When gunshots rip apart the fabric of a workplace, no headline, radio bulletin or cable news clip can adequately capture the life-altering experience of someone “going postal.”
Kathleen McComber knows.
She lived through it. And although never in immediate danger, her work in the aftermath of the 2000 shootings at the Edgewater Technology Co. in suburban Boston is guiding companies throughout the United States to better prepare for the ultimate workplace violence incident.
The day after Christmas 2000, McComber’s planned week of vacation was shattered by a call suggesting she tune in to CNN. “I think it’s your company they’re talking about,” her father said. She did, and it was.

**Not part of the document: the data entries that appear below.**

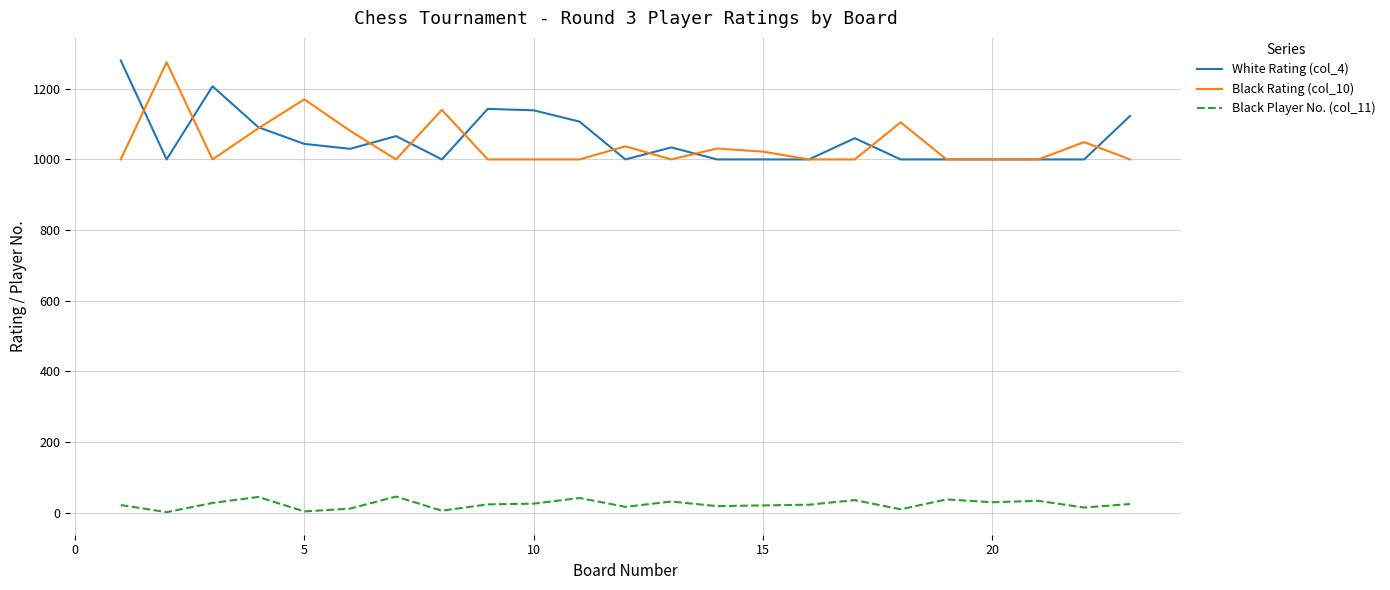

True or false: Black Rating (col_10) and Black Player No. (col_11) cross at least once.

False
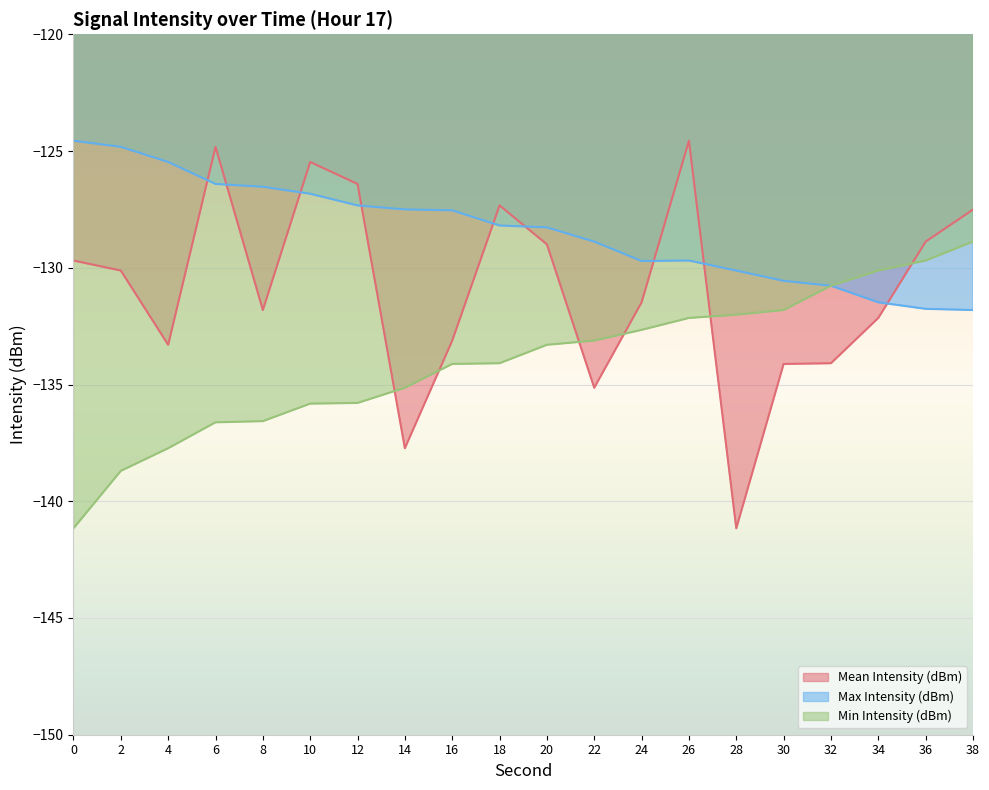

What is the difference between the maximum and minimum values in the Max Intensity (dBm) series?

7.2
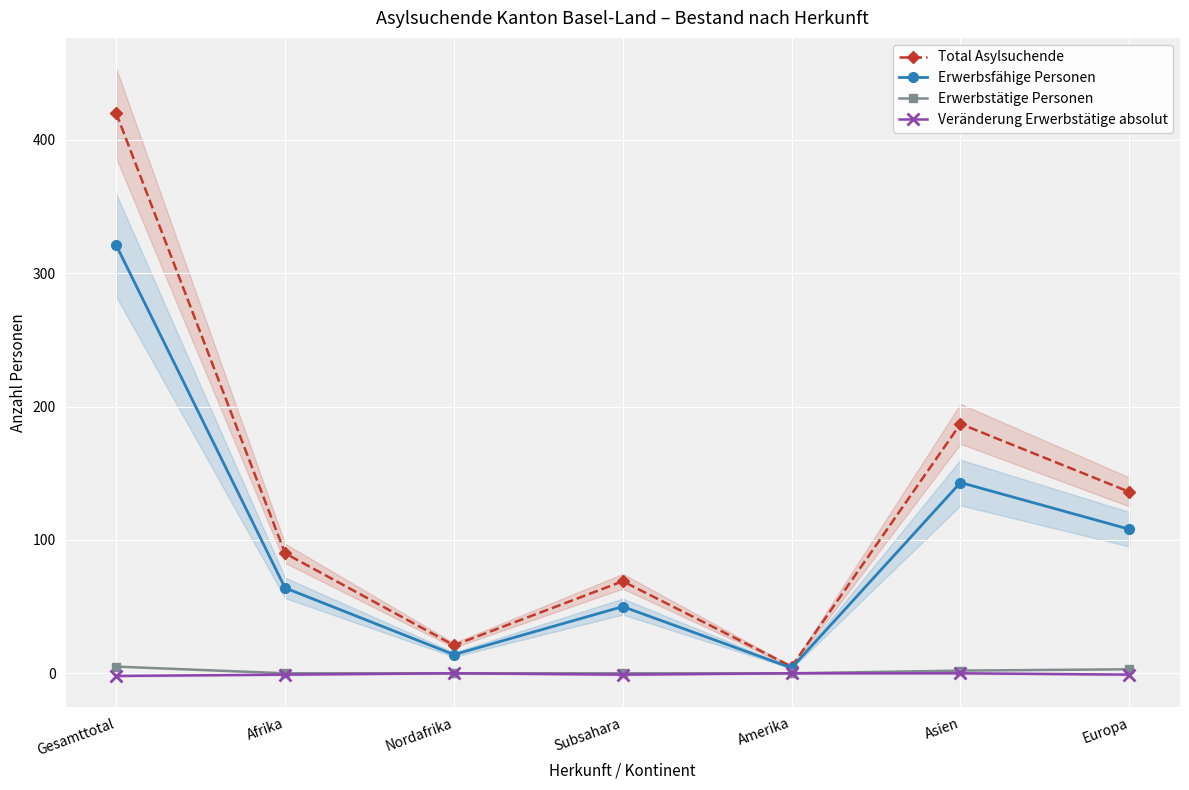

At which category is the sum across all series the highest?

Gesamttotal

Michael McDermott, a longtime Edgewater employee, had shot and killed seven co-workers that morning, then calmly waited in the reception area to be captured by police. Staring at her home television, McComber wondered, “What am I going to do?”
What would you do?
As corporate human resources director for Edgewater, based in Fayetteville, Ark., McComber had to act fast – very fast.
Top managers told her they wanted her in Boston now. But she wasn’t going anywhere soon. She was housebound, and the airports in Little Rock and nearby Fayetteville that Monday were closed due to a severe snow and ice storm that struck Christmas Eve.
“He’s killed seven of our employees,” her boss told her by telephone, “and we need a plan.”
The company had a disaster plan all right. But it was geared to potential local disruptions – tornadoes, hurricanes, floods or fire. A shooting had never crossed anyone’s mind, whether in Arkansas or the company’s other locations, like Wakefield. Besides, it was locked up in a safe at work.
McComber began working the phone and the Internet. Through professional contacts and colleagues, she was led to such organizations as the Institute for Crisis Management, which handles crisis media relations and the Employee Assistance Program Association, which gathers a cadre of specially trained counselors for companies facing such disasters. Corporate neighbor Wal-Mart offered the services of a human resource crisis management company.
Confident, she called her bosses that night with her plan. Get Cheryl Troy, the HR director at Wakefield, on the phone and, “I’ll talk her through what to do,” she said. “Are you sitting down?” they asked. Troy was the first of the seven killed. “We don’t have her anymore; you’re it.”
The shootings suddenly became chillingly personal to McComber.
While top executives, legal and risk managers began contacting victims’ families, the media and counseling specialists converged on Wakefield, where McComber joined them the next evening.
First, they reviewed. A week prior to the shooting, McDermott was told by Troy that the IRS was garnishing his wages to pay back taxes. He reacted angrily, imploring her “to do something.” He asked the same of the accounting department. When told the company had no choice but to comply, he wailed, “I’ll never get a way from them (the IRS).”
Two hours after starting work, Troy noticed McDermott walking toward her near the reception desk. “Hey, Mukko (his nickname), what are you doing here today (the day after Christmas)?”
“I’m here to take care of HR and accounting,” he said, pulliing an AK-47 from a gym bag and shooting her and the receptionist, then walking down the hall to accounting, where he executed five employees hiding under their desks.
With McComber pitching in though still snowbound in Little Rock, they hired a crisis team of HR, media and counseling specialists who called the surviving 150 employees Monday night. They also established a telephone hot line to deliver updated crisis information. A rented Boston office was commandeered to serve as a crisis center. Back in Fayetteville, the corporate crisis team and on-site team debriefed each other every night of the crisis.
Employee counseling began Thursday morning. They were divided into groups as to their point of reference – the 100 employees who were not present during the shooting (having separate guilt issues), those who fled the building and those who did not.
Other important aftermath decisions that proved correct included assigning a top executive to communicate with each surviving family, hiring a company specializing in cleaning up the office before employees returned to work the Tuesday following New Year’s Day, and, in addition to employees attending the seven funerals, holding a company-only memorial service on site for their fallen colleagues.
The biggest lesson learned by McComber: Have a company disaster plan that addresses violence and its aftermath within reach, ready to implement.
“I never thought this would happen,” McComber told her human resources colleagues at a business conference. “It could happen to you tomorrow.”